§ Text
# # # # # # #

It has been recently discovered that the NBCC varies with your systems FSB and multiplier settings. The NBCC can be calculated by dividing your CPU current multiplier by its default multiplier and then multiplier the sum by your FSB.
For Example:
E6600 @ 500Mhz and a 7 multiplier:
(9 / 7) x 500 = 642Mhz NBCC
So it can be seen that lowering your multiplier, even though offering addition headway for FSB on the CPU, will increase the NBCC, reduce NB stability and thus cause the overall system stability to decrease.
XE (Extreme Edition) and ES (Engineering Sample) processors have the unique ability to adjust their multipliers up (All XE, not all ES) and down (all chips) while maintaining its multiplier status as default.
For Example:
X6800 @ 500Mhz and a 7 multiplier (just like above)
(7 / 7) x 500 = 500Mhz NBCC
As you can see, the X6800 has the exact same settings as the E6600, however, the NBCC is lower, resulting in increased system stability.
Moving along, the NBCC has a series of latencies at which it operates. These latencies have considerable effect on overall system performance. The latencies within the NB increase when your NBCC hits specific values, thus increasing stability, but decreasing performance. A range of latencies that operate in specific NBCC values are referred to as straps. There is a 1066Mhz strap, 1333Mhz strap, and so on. However, the name is misleading, because motherboard engineers change the frequency at which specific straps set in. The trigger NBCC`s for each range of latencies is different for all motherboards. However, you can manually test many different NBCC values by using Super Pi or a memory bandwidth test to find where the latencies within your system change.

# # # # # # #

§ Stored data entries
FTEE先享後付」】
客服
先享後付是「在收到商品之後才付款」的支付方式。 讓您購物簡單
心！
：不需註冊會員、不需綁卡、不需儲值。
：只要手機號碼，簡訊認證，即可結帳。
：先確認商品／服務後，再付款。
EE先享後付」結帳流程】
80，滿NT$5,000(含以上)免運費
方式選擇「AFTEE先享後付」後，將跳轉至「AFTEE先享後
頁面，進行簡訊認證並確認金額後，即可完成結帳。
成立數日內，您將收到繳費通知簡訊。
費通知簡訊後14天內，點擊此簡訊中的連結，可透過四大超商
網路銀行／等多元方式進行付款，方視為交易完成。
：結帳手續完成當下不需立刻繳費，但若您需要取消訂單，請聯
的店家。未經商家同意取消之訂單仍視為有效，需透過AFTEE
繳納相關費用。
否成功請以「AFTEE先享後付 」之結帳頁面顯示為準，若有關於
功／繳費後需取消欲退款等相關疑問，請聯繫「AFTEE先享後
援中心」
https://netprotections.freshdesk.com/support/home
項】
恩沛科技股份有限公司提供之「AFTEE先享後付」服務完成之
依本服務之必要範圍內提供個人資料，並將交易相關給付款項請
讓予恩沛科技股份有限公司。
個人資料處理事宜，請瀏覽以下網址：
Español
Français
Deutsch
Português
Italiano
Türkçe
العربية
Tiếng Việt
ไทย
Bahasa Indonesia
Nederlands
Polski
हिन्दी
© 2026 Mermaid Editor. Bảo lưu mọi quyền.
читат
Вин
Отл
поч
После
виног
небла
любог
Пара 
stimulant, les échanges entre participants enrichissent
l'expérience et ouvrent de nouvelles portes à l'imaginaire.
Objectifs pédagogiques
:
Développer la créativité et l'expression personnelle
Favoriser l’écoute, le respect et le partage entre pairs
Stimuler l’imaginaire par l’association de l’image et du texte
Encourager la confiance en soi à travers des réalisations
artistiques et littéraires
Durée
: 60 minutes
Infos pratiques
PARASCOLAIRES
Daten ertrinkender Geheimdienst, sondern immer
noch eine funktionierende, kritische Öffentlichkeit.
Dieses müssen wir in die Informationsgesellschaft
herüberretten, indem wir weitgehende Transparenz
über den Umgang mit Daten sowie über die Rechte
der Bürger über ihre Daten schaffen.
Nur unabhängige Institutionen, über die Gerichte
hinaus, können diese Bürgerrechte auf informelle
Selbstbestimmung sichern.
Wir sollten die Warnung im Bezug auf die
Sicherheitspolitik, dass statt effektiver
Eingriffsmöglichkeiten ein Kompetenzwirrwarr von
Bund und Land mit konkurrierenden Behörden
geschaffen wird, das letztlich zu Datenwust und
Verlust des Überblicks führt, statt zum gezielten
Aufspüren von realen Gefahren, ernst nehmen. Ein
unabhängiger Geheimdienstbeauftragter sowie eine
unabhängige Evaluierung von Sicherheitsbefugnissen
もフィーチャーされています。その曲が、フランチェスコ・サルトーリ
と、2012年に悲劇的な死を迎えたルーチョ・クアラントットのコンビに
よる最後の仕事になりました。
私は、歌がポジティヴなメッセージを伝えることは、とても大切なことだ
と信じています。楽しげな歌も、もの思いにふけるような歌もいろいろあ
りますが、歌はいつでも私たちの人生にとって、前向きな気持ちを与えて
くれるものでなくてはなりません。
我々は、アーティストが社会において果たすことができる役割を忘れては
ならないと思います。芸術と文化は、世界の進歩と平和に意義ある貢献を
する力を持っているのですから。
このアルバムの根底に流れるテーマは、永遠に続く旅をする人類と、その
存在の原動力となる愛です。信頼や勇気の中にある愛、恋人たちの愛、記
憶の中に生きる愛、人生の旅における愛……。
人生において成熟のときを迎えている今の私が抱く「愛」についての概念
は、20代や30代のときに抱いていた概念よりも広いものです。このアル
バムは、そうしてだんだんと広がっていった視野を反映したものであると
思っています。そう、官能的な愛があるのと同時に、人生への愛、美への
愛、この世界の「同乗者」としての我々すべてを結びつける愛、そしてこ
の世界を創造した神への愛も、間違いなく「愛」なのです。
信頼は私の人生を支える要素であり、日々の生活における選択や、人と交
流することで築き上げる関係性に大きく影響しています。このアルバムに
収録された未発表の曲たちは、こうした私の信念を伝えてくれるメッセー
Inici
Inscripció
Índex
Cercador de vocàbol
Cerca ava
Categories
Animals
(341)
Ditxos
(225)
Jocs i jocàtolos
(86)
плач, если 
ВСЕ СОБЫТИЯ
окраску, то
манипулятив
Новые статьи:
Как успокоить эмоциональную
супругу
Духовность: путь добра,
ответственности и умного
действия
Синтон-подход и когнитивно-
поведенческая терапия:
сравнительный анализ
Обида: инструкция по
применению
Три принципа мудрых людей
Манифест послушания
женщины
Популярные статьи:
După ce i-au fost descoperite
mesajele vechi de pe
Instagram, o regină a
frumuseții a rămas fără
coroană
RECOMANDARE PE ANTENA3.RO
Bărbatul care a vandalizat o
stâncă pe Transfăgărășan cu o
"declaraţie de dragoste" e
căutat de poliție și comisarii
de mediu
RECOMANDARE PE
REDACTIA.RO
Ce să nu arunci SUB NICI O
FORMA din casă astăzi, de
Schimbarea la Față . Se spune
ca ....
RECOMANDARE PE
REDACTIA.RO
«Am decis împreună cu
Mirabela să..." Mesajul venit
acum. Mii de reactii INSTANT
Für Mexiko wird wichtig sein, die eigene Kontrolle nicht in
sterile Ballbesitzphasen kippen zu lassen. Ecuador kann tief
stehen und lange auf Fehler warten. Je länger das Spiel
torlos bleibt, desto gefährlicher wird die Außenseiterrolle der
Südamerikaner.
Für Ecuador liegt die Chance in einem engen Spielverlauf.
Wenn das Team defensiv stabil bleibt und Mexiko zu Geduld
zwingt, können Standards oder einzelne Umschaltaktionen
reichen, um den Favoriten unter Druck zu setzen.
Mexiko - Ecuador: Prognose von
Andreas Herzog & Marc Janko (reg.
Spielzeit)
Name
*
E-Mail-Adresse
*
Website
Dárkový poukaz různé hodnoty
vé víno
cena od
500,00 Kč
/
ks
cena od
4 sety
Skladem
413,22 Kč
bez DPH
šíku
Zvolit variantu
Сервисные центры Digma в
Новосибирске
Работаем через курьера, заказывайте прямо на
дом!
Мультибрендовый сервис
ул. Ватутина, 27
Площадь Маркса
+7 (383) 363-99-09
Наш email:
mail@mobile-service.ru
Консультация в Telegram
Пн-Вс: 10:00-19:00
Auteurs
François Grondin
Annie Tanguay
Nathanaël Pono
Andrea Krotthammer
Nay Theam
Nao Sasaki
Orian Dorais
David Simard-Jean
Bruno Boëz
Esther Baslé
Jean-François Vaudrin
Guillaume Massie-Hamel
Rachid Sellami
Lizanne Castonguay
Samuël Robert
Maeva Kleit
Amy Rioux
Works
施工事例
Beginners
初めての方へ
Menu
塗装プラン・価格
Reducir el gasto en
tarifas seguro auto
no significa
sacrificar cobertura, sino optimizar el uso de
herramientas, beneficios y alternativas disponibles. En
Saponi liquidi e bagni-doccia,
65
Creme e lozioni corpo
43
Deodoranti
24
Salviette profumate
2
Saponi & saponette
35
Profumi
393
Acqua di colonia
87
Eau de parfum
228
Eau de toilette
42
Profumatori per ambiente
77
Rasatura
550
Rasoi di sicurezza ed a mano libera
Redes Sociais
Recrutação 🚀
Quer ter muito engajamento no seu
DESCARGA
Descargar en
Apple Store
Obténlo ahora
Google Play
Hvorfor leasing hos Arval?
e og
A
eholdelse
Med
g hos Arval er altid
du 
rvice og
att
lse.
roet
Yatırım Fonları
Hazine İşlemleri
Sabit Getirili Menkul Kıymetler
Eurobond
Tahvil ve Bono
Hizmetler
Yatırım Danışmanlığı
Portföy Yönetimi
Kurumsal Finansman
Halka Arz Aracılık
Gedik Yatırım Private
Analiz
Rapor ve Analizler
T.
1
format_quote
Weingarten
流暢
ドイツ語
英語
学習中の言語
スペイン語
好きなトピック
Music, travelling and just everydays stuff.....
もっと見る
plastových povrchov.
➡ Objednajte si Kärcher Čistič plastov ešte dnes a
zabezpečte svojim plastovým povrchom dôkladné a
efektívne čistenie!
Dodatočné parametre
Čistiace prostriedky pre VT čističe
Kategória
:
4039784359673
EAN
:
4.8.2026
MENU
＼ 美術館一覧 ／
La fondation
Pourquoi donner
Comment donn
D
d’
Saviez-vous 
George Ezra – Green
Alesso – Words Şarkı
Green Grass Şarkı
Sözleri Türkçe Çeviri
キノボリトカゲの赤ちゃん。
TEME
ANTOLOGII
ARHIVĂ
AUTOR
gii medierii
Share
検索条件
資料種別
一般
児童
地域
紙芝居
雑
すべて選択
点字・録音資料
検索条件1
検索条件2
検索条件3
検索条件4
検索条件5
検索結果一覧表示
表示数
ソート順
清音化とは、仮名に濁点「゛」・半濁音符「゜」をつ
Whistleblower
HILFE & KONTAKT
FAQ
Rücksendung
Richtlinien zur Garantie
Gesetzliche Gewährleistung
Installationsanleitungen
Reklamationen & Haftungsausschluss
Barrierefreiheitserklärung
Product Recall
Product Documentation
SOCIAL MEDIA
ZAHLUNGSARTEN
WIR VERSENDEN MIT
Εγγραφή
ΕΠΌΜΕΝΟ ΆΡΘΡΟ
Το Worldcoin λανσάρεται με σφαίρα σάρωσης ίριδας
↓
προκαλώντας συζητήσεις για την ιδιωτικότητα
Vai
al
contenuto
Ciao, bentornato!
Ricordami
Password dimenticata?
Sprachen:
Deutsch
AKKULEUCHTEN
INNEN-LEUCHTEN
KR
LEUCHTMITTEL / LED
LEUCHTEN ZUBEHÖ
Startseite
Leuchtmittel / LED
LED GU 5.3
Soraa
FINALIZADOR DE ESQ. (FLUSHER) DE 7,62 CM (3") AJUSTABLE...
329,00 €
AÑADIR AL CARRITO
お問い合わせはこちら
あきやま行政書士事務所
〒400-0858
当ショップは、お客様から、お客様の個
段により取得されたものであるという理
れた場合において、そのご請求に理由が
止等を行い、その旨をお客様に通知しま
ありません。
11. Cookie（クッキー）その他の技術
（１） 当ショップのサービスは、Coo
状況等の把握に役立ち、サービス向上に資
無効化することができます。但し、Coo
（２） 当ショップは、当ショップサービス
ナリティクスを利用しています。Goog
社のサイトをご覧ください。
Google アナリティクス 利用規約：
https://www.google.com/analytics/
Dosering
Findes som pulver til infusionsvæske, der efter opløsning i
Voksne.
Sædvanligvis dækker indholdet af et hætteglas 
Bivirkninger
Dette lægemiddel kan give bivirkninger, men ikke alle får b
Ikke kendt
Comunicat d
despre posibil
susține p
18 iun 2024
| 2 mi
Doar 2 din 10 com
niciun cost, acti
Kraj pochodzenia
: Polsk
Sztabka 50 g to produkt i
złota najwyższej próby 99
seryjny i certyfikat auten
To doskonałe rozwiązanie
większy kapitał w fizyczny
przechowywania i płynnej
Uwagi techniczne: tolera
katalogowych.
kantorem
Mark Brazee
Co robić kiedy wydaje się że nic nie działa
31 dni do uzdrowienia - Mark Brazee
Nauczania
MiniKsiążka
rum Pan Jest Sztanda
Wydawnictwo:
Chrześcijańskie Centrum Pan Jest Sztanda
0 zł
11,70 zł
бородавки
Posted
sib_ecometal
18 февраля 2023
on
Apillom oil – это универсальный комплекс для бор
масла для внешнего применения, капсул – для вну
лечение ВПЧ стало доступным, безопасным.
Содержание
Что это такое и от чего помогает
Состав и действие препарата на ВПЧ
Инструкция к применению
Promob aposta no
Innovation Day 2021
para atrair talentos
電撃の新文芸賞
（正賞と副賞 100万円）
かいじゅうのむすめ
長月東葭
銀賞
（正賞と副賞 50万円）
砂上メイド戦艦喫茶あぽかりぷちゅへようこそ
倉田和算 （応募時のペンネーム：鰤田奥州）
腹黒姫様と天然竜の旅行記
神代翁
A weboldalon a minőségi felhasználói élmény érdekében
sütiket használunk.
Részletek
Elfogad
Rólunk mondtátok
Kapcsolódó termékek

# # # # # # #

§ What this exercise asks
A) According to the NBCC text, what is the name for a range of latencies that operate in specific NBCC values?
B) Proceed with the NBCC text from the point at which it ends.

§ Responses
A) Such a range is referred to as a strap.

B)
What does this mean for our overclocking?
The classical response to an instable overclock was:
1. Increase CPU voltage.
2. Increase Memory voltage.
However, one must now consider NB voltage (stability) when system instability arises. This is especially true with Core 2 systems which are capable of far higher FSB than what the NB can handle.
So with this in mind, an Intel overclocker must be aware of:
⢠what strap they are in
⢠what part of the strap they are in
If you are at the limit of a specific strap, you will most likely find your system to be less than stable. However, increase your NBCC to the next strap and your system suddenly becomes more stable, but not as fast.
For example. The P5B Deluxe changes from the 1066Mhz strap to the 1333Mhz strap after 400Mhz. Therefore, 400Mhz on a P5B is faster, but less stable than 401Mhz.
Some motherboards, like the Intel D975XBX2 and the Abit AB9 QuadGT allow the user to manually adjust what strap they are in. This unique feature allows overclockers to maximize their experience. If you find the limit of your CPU to be around 412Mhz, you can still maintain the 1066Mhz strap and maximize your CPU`s potential.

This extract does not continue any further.